Son ararştırmalar, orman yangınlarının toz artışına neden olabileceğini gösteriyor. Bu da, günlerce, hatta haftalarca sürebilen büyük toz fırtınalarına yol açıyor. Bu fırtınalar, tıpkı duman gibi solunum yollarına zarar vererek insan sağlığını olumsuz etkiliyor. Ayrıca altyapıya ve ekosistemlere zarar veriyor.

Yangınlar büyüdükçe ve sıklığı arttıkça, risklerde artıyor. Örneğin, 2015 yılında Ekvatoral Asya’da 69 milyondan fazla insan, orman yangınları nedeniyle uzun süre sağlıksız hava kalitesine maruz kaldı. Bilim insanları, bu durumun yaklaşık 12.000 ölüme yaol açmış olabileceğini tahmin ediyor. 2020 yılında, her 7 Amerikalıdan 1’i, orman yangınları nedeniyle tehlikeli hava kalitesi etkisindeydi.
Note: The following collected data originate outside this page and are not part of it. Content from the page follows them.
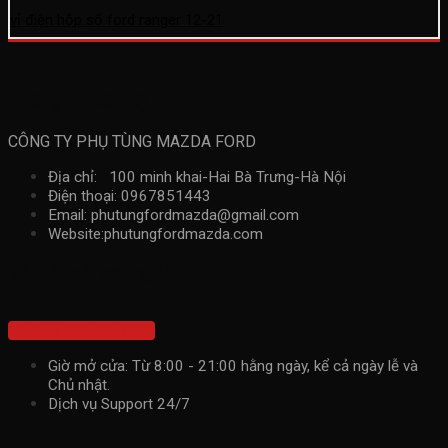
vỉ điện hộp số ford ranger 12-21
Thông tin liên hệ
CÔNG TY PHỤ TÙNG MAZDA FORD
Địa chỉ: 100 minh khai-Hai Bà Trưng-Hà Nội
Điện thoại: 0967851443
Email: phutungfordmazda@gmail.com
Website:phutungfordmazda.com
Kết nối với chúng tôi
Hotline: 0967851443
Giờ mở cửa: Từ 8:00 - 21:00 hằng ngày, kể cả ngày lễ và
Chủ nhật.
Dịch vụ Support 24/7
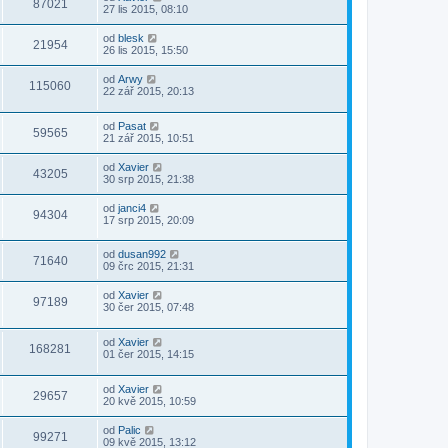
87021
27 lis 2015, 08:10
od
blesk
21954
26 lis 2015, 15:50
od
Arwy
115060
22 zář 2015, 20:13
od
Pasat
59565
21 zář 2015, 10:51
od
Xavier
43205
30 srp 2015, 21:38
od
janci4
94304
17 srp 2015, 20:09
od
dusan992
71640
09 črc 2015, 21:31
od
Xavier
97189
30 čer 2015, 07:48
od
Xavier
168281
01 čer 2015, 14:15
od
Xavier
29657
20 kvě 2015, 10:59
od
Palic
99271
09 kvě 2015, 13:12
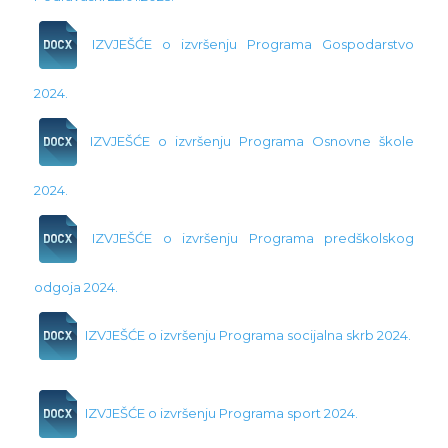
IZVJEŠĆE o izvršenju Programa Gospodarstvo
2024.
IZVJEŠĆE o izvršenju Programa Osnovne škole
2024.
IZVJEŠĆE o izvršenju Programa predškolskog
odgoja 2024.
IZVJEŠĆE o izvršenju Programa socijalna skrb 2024.
IZVJEŠĆE o izvršenju Programa sport 2024.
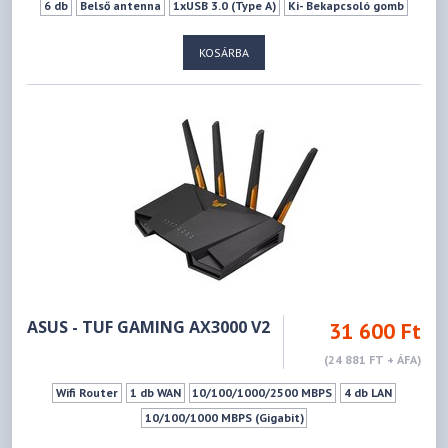
6 db
Belső antenna
1xUSB 3.0 (Type A)
Ki- Bekapcsoló gomb
Wifi ki-bekapcsoló gomb
LED ki-Bekapcsoló gomb
KOSÁRBA
Mu-mimo szabvány
Vendéghálózat
VPN szerver
WPS
ASUS - TUF GAMING AX3000 V2
31 600 Ft
(24 881 FT + ÁFA)
Wifi Router
1 db WAN
10/100/1000/2500 MBPS
4 db LAN
10/100/1000 MBPS (Gigabit)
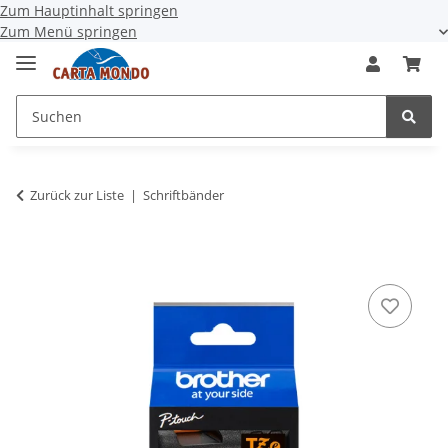
Zum Hauptinhalt springen
Zum Menü springen
Zurück zur Liste
Schriftbänder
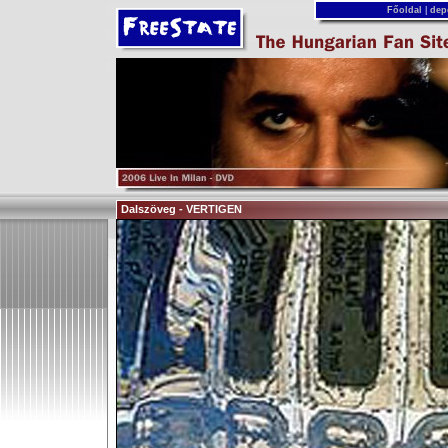
Főoldal
|
dep
Dalszöveg - VERTIGEN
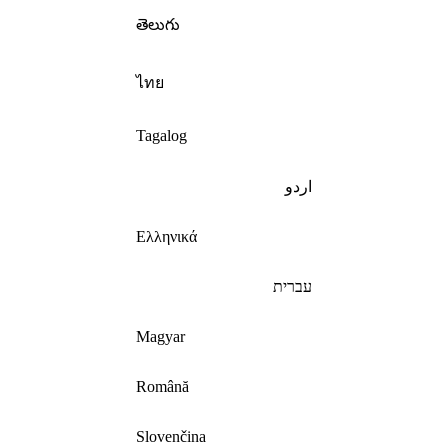
తెలుగు
ไทย
Tagalog
اردو
Ελληνικά
עברית
Magyar
Română
Slovenčina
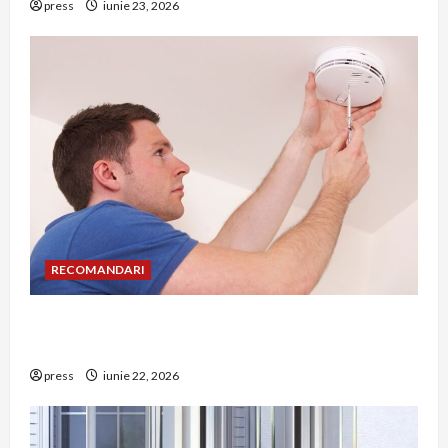
press
iunie 23, 2026
RECOMANDARI
Unde trebuie montat corect detectorul de GPL
într-o bucătărie
press
iunie 22, 2026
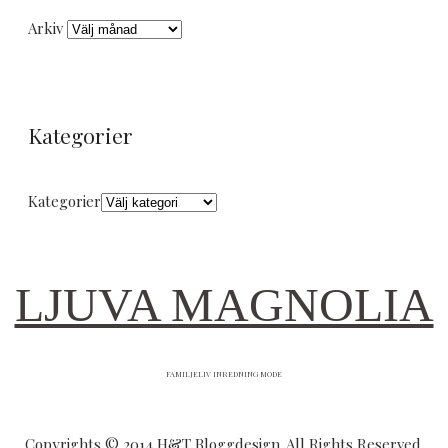
Arkiv
Kategorier
Kategorier
LJUVA MAGNOLIA
FAMILJELIV INREDNING MODE
Copyrights © 2014 H&T Bloggdesign. All Rights Reserved.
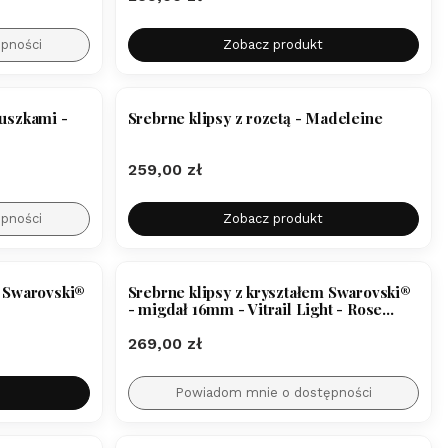
pności
Zobacz produkt
cuszkami -
Srebrne klipsy z rozetą - Madeleine
Cena
259,00 zł
pności
Zobacz produkt
BESTSELLER
i Swarovski®
Srebrne klipsy z kryształem Swarovski®
- migdał 16mm - Vitrail Light - Rose
Gold
Cena
269,00 zł
Powiadom mnie o dostępności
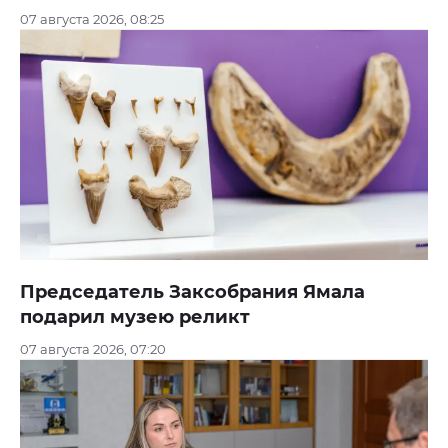
07 августа 2026, 08:25
Председатель Заксобрания Ямала
подарил музею реликт
07 августа 2026, 07:20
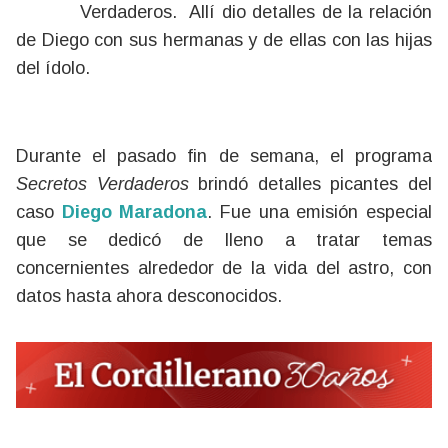
Verdaderos. Allí dio detalles de la relación
de Diego con sus hermanas y de ellas con las hijas
del ídolo.
Durante el pasado fin de semana, el programa
Secretos Verdaderos
brindó detalles picantes del
caso
Diego Maradona
. Fue una emisión especial
que se dedicó de lleno a tratar temas
concernientes alrededor de la vida del astro, con
datos hasta ahora desconocidos.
2. Orman yangınları iklim değişikliğini tetikliyor

Orman yangınları hava kalitesinin bozulmasına neden olmanın yanı sıra, iklim değişikliğini körükleyen, gezegeni ısıtan sera gazları üretiyor. Ağaçlar karbon depoladıkları için yanarken havaya bol miktarda karbondioksit salıyor.

2021’de, Kuzey Amerika, Avrupa ve Asya’daki boreal ormanlarındaki yangınlar atmosfere 1.76 ton CO2 saldı. 

Bir orman yangını ardından ağaçların kaybı, ormanın karbon yakalama ve depolama yeteneğini yıllar boyunca azaltıyor. Ormanların her yıl net 7.6 milyar metrik ton karbondioksit emdiği göz önüne alındığında (bu rakam Amerika Birleşik Devletleri’nin yıllık emisyonlarının yaklaşık 1.5 katı) büyük orman kayıpları iklim krizini daha da kötüleştirebilir.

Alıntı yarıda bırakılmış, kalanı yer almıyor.